Doctor reports big demand for flu jab
DOCTOR Mairead Kelly's surgery has certainly been a busy place since the beginning of the year - and fear of swine flu is the principal reason for the crowded waiting room.
' There is most definitely an increase in trade. The surgery is a very busy place. It is like there has been a second wave since we returned full pelt in the last two weeks,' says the Enniscorthy-based medic after yet another session of overtime at her base in Mill Park Road. What she calls 'flu-like symptoms' are responsible for the rush. So she examines plenty of patients with coughs, the shivers, high temperature and the like.

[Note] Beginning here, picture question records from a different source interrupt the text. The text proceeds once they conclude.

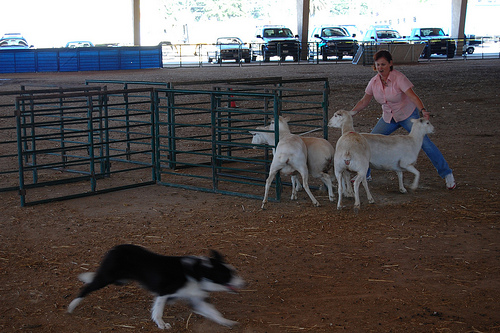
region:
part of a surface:
[388, 249, 418, 281]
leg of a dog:
[155, 304, 159, 317]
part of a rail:
[90, 126, 121, 164]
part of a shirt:
[382, 100, 396, 115]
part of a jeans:
[430, 138, 435, 156]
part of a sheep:
[286, 147, 312, 169]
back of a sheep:
[280, 152, 297, 171]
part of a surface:
[354, 212, 373, 293]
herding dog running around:
[57, 224, 285, 331]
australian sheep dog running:
[49, 220, 294, 331]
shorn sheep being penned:
[235, 88, 450, 206]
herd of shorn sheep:
[246, 108, 435, 209]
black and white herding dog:
[72, 224, 249, 331]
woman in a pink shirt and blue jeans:
[349, 47, 456, 198]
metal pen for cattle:
[12, 68, 322, 195]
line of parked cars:
[212, 20, 455, 62]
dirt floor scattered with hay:
[193, 204, 328, 251]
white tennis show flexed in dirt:
[440, 173, 457, 190]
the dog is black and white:
[83, 231, 229, 329]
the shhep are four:
[265, 106, 459, 205]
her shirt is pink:
[352, 66, 453, 146]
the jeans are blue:
[369, 106, 478, 183]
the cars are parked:
[210, 14, 467, 68]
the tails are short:
[264, 139, 384, 199]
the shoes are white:
[437, 173, 470, 198]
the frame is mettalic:
[75, 76, 251, 203]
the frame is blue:
[83, 70, 238, 204]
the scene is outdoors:
[16, 29, 487, 321]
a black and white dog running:
[62, 233, 243, 329]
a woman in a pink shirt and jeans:
[336, 47, 459, 189]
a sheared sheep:
[326, 105, 377, 210]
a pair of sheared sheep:
[244, 115, 336, 208]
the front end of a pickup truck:
[404, 23, 456, 58]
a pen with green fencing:
[2, 74, 337, 207]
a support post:
[296, 0, 311, 62]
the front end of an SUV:
[308, 25, 359, 61]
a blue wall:
[1, 45, 163, 70]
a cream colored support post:
[451, 0, 466, 56]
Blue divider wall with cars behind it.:
[4, 32, 169, 76]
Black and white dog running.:
[57, 232, 279, 327]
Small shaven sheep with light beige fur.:
[247, 105, 442, 214]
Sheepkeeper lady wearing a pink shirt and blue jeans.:
[338, 50, 460, 194]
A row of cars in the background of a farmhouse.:
[207, 15, 484, 66]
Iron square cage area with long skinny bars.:
[15, 59, 350, 197]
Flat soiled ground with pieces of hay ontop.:
[261, 208, 498, 331]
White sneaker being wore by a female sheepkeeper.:
[437, 164, 462, 190]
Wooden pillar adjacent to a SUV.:
[286, 0, 324, 59]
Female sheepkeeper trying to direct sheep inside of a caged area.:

' Whether they have swine flu or not is another matter,' says Mairead who stresses that such problems are always more common at this time of year anyway. 'I can make an educated guess if it swine flu but I cannot say for certain, unless I send material for testing to the lab.'
Unless there is good reason to do so, then she has no intention of troubling the laboratory at all. If every G.P. in the country sent a dozen swabs a day, then scientists would be inundated - and it would produce very little benefit. For most patients, the best advice is the same as it would be for any influenza - simply stay at home and stay warm. The publicity around swine flu certainly seems to have had the effect of increasing concern among those with underlying medical conditions which leave them vulnerable. Pregnant women feel vulnerable and many mothers are worried about their children. They all end up in the waiting room at Mill Park Road.
Dr. Kelly is intrigued to note that the over 65's do not appear to be as affected by the epidemic of sniffles and coughs as the rest of the population. One reason for this could be that so many of them had the jab last year and the protection is still holding good. The second reason is that the disease is less likely to affect their age group for some other reason.
' The over 65's do not seem to be affected as much,' she confirms. Meanwhile, the demand from the patients on her books for vaccine has been very brisk as the public responds to all the coverage of the swine flu threat. The condition is clearly seen as a very real threat by the general public.